By Scott Baltic, Contributing Editor
Orda Management Corp. has closed on $430 million in debt financing on 225-233 Park Avenue South in Manhattan. Newmark Knight Frank Capital Markets was Orda’s exclusive advisor in the debt placement.
The loan was structured as a 10-year, fixed-rate, interest-only loan. Barclays provided the financing, which replaced a previous $217 million loan from the New York State Teachers’ Retirement System. The funding reportedly allowed ownership to recapture equity spent on a recent $135 million, 18-month capital improvement plan.
The 675,000-square-foot, Class A office property was built in 1909 and consists of two contiguous buildings near Union Square, Gramercy Park and Madison Square Park. It is currently nearly 100 percent leased, and the tenant roster includes Facebook, BuzzFeed and T. Rowe Price.
The property has a singular recent history. After the 9/11 attacks, the Port Authority of New York and New Jersey, which had been located in the World Trade Center, immediately needed a new space, so a space was fitted out for them at the top of 225-233 Park Avenue South.
After PANYNJ committed to moving to 4 World Trade Center in 2015, Orda decided to completely reposition the asset, which now features three lobbies, a 13th-floor rooftop garden and adjacent glass pavilion, a 14th-floor garden terrace, a 4,000-square-foot glass-enclosed courtyard on the 19th floor, new mechanical systems, new elevators, and a large loading dock.
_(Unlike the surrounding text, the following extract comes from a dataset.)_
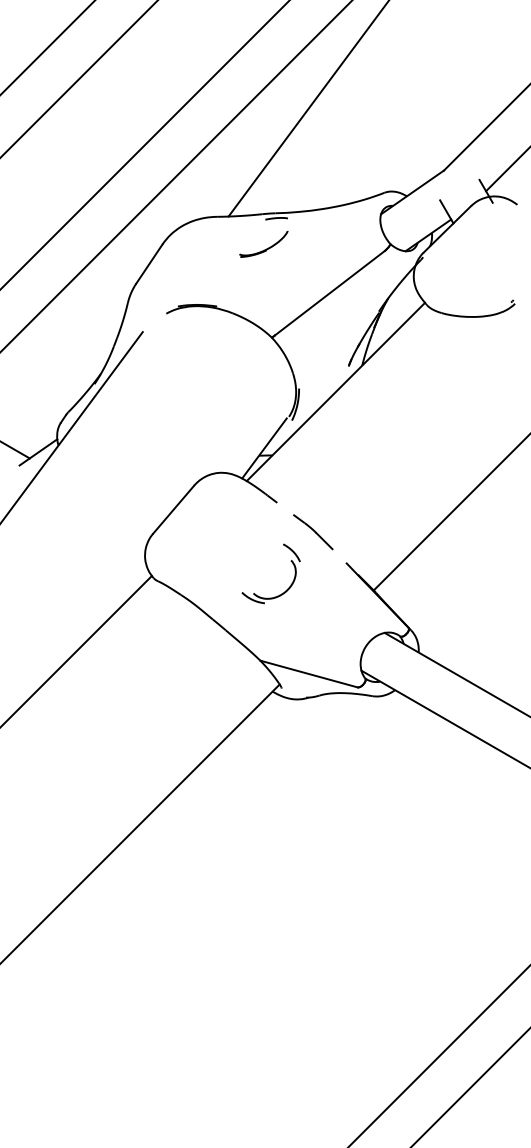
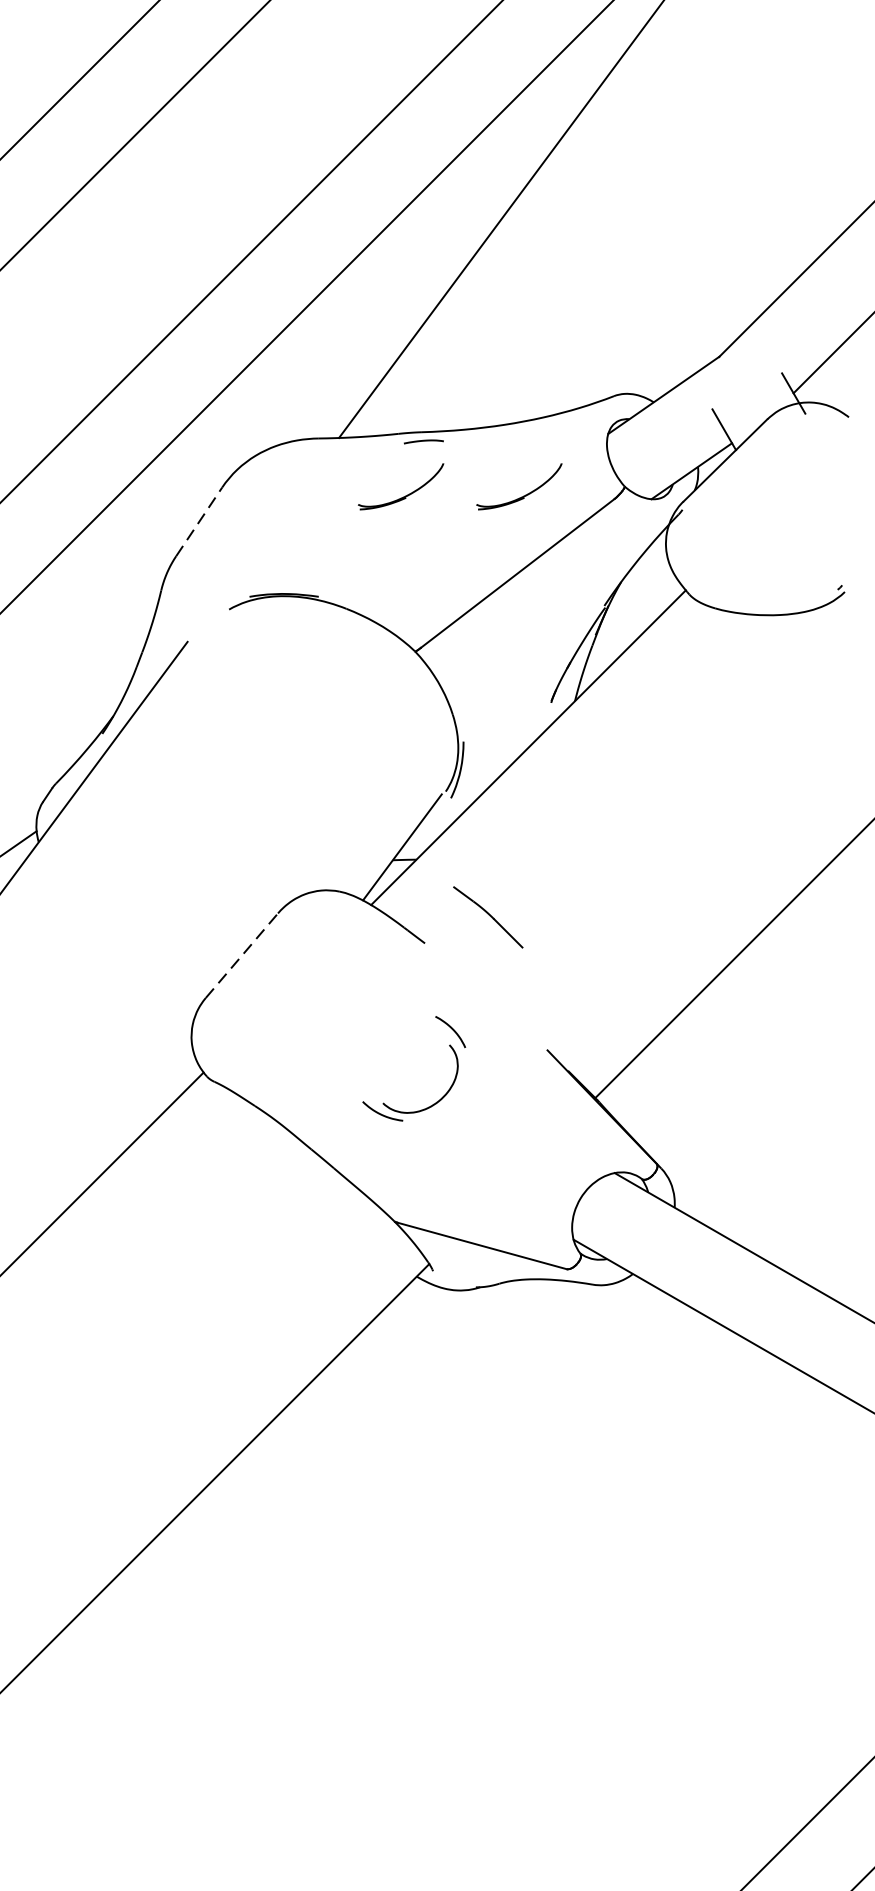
part: (330, 244) -> (518, 487), added
line: (149, 263) -> (199, 520), solid -> dashed
line: (173, 509) -> (241, 955), solid -> dashed
part: (313, 532) -> (488, 918), moved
In addition, the previous layers of paint on the exterior were taken down to the limestone to restore the buildings’ classic architectural look.
Jordan Roeschlaub led the NKF Capital Markets team, which included Daniel Fromm and Steven Sperandio, that brokered and structured the refinancing.
“It became clear in 2015 that the property was going lose PANYNJ, which was the major tenant, occupying more than 45 percent of the buildings, Roeschlaub told Commercial Property Executive. “The $135 million capital improvement plan, he continued, “transitioned the asset from a tired, Class-B property with an average tenancy, to a newly improved property that offers the amenities, energy-efficient infrastructure and top-shelf interior space that a more recently developed Class-A building offers.”